Причем что интересно: каждый делал свое дело в рамках своей компетенции, и никаких там ведомственных амбиций не возникало.
Какой-то у бригады кураж появился, как стали выходить на свидетелей, на следки, на вещдоки, стали выезжать на места преступлений, и старых, и новых. Стало раскручиваться это многоэпизодное дело. Все работали день и ночь, азарт у сыскарей пошел.
Следователь действует
Тем временем диалог у Коржева с Дробовым стал, похоже, налаживаться. Конечно, о взаимной симпатии речи не было, но какое-то взаимопонимание установилось.
Бывает и так, что сильные физически люди в нештатных ситуациях по стенке расползаются, Дробов явно боялся, боялся и братьев, и «вышки», говорил наверняка меньше, чем знал. И то, что говорил, умишком своим заскорузлым все время проверял — не сказал ли лишнего?
У Коржева сложилось такое впечатление, что тот «сдает» ровно столько своих личных преступлений, сколько надо, чтоб до «вышки не дотянуть».

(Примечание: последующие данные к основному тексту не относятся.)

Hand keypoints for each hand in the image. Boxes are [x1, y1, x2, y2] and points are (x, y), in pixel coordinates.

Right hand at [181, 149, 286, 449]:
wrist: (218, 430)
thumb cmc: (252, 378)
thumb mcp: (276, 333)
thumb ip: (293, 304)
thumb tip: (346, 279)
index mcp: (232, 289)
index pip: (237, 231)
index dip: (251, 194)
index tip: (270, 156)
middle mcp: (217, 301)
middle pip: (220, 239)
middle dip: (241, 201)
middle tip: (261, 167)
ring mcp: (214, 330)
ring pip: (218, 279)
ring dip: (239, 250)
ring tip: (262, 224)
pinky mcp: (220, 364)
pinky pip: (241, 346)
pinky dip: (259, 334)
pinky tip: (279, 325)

Было видно, что смерти он боялся до дрожи. И все время как бы предлагал следователю «торговлю» — а вот я еще кое-что знаю и могу сказать, если следствие мне гарантирует...
Как ни соблазнительно было пойти на торговлю с преступником, пообещать что-то, дать гарантию жизни, если сдаст братьев, Коржев этого соблазна избегал. Ничего не обещал, ничего не гарантировал, и будущее Дробова ставил целиком в зависимость от степени его сотрудничества со следствием. Но без прямого торга «я — вам, вы — мне».

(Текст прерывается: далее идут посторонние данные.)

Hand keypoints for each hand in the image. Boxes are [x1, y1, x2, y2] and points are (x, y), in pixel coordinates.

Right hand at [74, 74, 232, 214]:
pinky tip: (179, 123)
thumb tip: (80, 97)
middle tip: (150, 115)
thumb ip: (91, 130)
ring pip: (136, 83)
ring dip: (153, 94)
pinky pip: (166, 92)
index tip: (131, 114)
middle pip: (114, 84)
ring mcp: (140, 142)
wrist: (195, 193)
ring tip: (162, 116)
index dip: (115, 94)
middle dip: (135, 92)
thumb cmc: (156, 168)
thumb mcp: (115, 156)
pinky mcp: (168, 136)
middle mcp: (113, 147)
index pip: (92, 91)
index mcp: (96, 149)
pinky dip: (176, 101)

Дробов уже давно сидел в СИЗО, братья-разбойники где-то на свободе шастали. И вполне возможно, совершали новые преступления. Так что особенно-то и откладывать признания Дробова было нежелательно.
Время шло. Коржев нервничал. Но нервничал и Дробов.
Он перебирал в голове варианты поведения: то ли и дальше по эпизодам совместных с братьями преступлений сидеть в «несознанке», в «отрицаловке», то ли, спасая свою жизнь, начинать активнее сотрудничать с дотошным следователем.
Видимо, что-то в манере вести допрос, в чувстве собственного достоинства, в компетентности молодого следователя прокуратуры подталкивало «удава» к принятию именно второго решения.